Because Octane 2.0 is older than the new browserbench.org benchmarks, it sometimes makes sense to run Octane 2.0, especially if you want to compare with older CPUs. JetStream 2 was only introduced in 2019, so for countless older CPUs you will find little or no benchmarks with JetStream 2.
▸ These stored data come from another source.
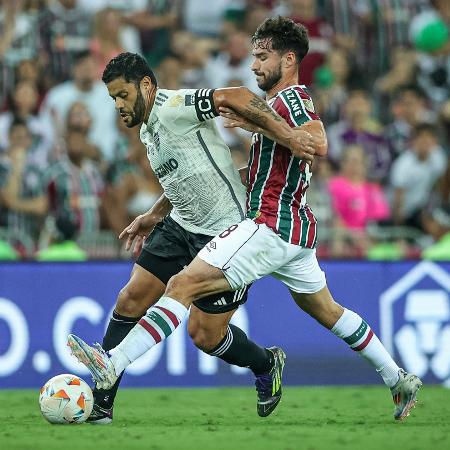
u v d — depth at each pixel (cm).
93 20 4341
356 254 3719
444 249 3641
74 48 4253
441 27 4612
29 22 4219
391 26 4616
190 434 1856
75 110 3762
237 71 4356
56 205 3625
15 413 2380
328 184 3853
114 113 4006
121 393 2998
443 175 4112
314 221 1998
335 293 3247
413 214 4053
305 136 1859
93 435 1820
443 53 4634
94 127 3959
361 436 1808
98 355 1841
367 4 4606
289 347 3212
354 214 3844
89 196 3659
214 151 1983
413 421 2170
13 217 3656
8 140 3800
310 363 3225
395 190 4100
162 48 4466
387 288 3269
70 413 2009
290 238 1945
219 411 2480
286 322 3216
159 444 1684
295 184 1955
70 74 4209
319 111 4231
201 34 4575
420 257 3650
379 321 3259
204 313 2066
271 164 1944
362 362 3259
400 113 4369
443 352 3288
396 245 3844
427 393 2994
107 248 3616
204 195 1997
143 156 3853
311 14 4488
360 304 3256
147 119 1972
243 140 3972
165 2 4544
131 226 2252
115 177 3756
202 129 1966
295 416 2325
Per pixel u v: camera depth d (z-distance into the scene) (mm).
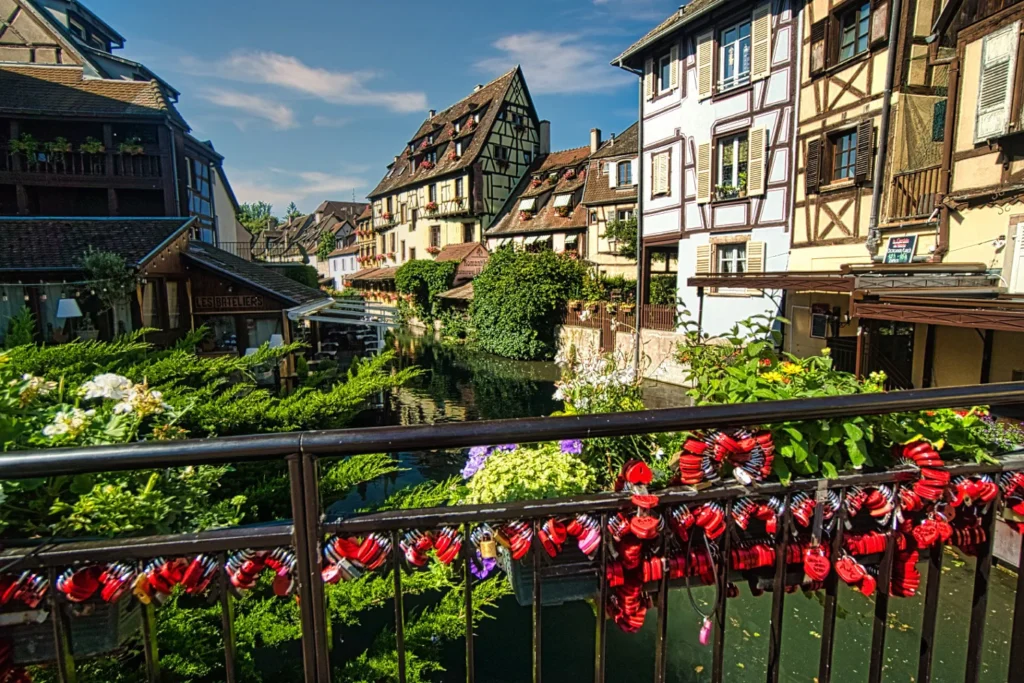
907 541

You can see that I now score more than 30000 in Octane 2.0. I can easily compare this to how certain CPUs used to score in this benchmark: https://images.anandtech.com/graphs/graph11859/91866.png

For example I can learn that my old Intel i3-3240 in 2022 is almost as fast as an i7 6800K so many years ago, or faster than the i7 5930K so many years ago. Just looking at the browserbench.org benchmarks makes it harder for me to get these kinds of insights.


----------



## lexluthermiester (Aug 1, 2022)

SchumannFrequency said:


> Because Octane 2.0 is older than the new browserbench.org benchmarks, it sometimes makes sense to run Octane 2.0, especially if you want to compare with older CPUs. JetStream 2 was only introduced in 2019, so for countless older CPUs you will find little or no benchmarks with JetStream 2.
> 
> You can see that I now score more than 30000 in Octane 2.0. I can easily compare this to how certain CPUs used to score in this benchmark: https://images.anandtech.com/graphs/graph11859/91866.png
> 
> For example I can learn that my old Intel i3-3240 in 2022 is almost as fast as an i7 6800K so many years ago, or faster than the i7 5930K so many years ago. Just looking at the browserbench.org benchmarks makes it harder for me to get these kinds of insights.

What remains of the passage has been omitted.